Каждое утро, когда мужчины уходили на работу, Микеле заявлялся в дом Пальмизано и с порога молча смотрел на Джованну, которая домывала тарелки и стаканы после завтрака и делала вид, что не замечает его. Закончив мытье посуды, девушка поворачивалась спиной к раковине и театрально раскрывала объятия Микеле, который бросался ей на шею. Джованна легко подхватывала ребенка, а потом с Микеле на руках протирала тряпкой красную клеенку на кухонном столе и шла к комоду, где в коробке из-под печенья хранились тетрадка и карандаш. Затем усаживала малыша на лавку, доставала из того же комода нож, очинивала карандаш, раскрывала тетрадь и рисовала в ней буквы с завитушками, а Микеле должен был копировать их по целой странице. Пока мальчик писал, Джованна наводила порядок на кухне. После чего открывала хлебный ящик комода и доставала пятикилограммовый каравай с клеймом на корке в виде вписанной в солнце буквы «П», благодаря которому Кончетта отличала свои хлебы в общей пекарне. Джованна крестила хлеб, отрезала зазубренным ножом большой ломоть и клала его на стол перед Микеле – девушка знала, что в семье Галассо завтракают не каждый день. Малыш хватал хлеб и с жадностью ел, рассеянно глядя на мух, пойманных на липучку, подвешенную к лампочке.
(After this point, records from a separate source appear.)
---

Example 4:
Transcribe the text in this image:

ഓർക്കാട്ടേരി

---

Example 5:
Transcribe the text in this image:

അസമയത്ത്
Позавтракав таким образом, он слезал на пол и, встав на колени перед лавкой, подавшись всем телом вперед и прикусив от усердия язык, продолжал переписывать буквы. Время от времени Джованна склонялась над ним и поправляла руку или помогала удобнее взять карандаш. Через несколько дней соседский ребенок уже выучил гласные. Джованна сияла.
– Если бы можно было отдать малыша Микеле в школу, он многого достиг бы, – громко и серьезно сказала она однажды во время посиделок на гумне.
Вечер был как никогда душен. Пахло соломой, после молотьбы в воздухе висели иголочки пыли, от которых першило в горле и трудно было дышать.
– Ты верно сказала: если бы можно было… Но нельзя, – отрезал отец семейства Галассо.
Он отвел глаза и уставился в землю, чтобы не встретить упрекающий взгляд Джованны. Вскоре соседи стали расходиться, хотя и понимали, что в такую жару все равно не уснут.
Бессонные ночи сменяли одна другую. Когда люди ложились, цикады и не думали отправляться на покой – сбитые с толку небывалой для этого времени жарой, они поднимали невообразимую трескотню. Иногда в труллы в поисках прохладной стены забирался сверчок, и тогда диалог сверчка и цикад принимал поистине инфернальный размах, уснуть было уже невозможно. На рассвете наконец чудесным образом наступала тишина, но пора было вставать, чтобы успеть поработать в оливковых рощах до наступления сорокаградусной жары, когда оставаться в поле было бы самоубийством, и люди возвращались домой в поисках тени, пытаясь сберечь остатки сил.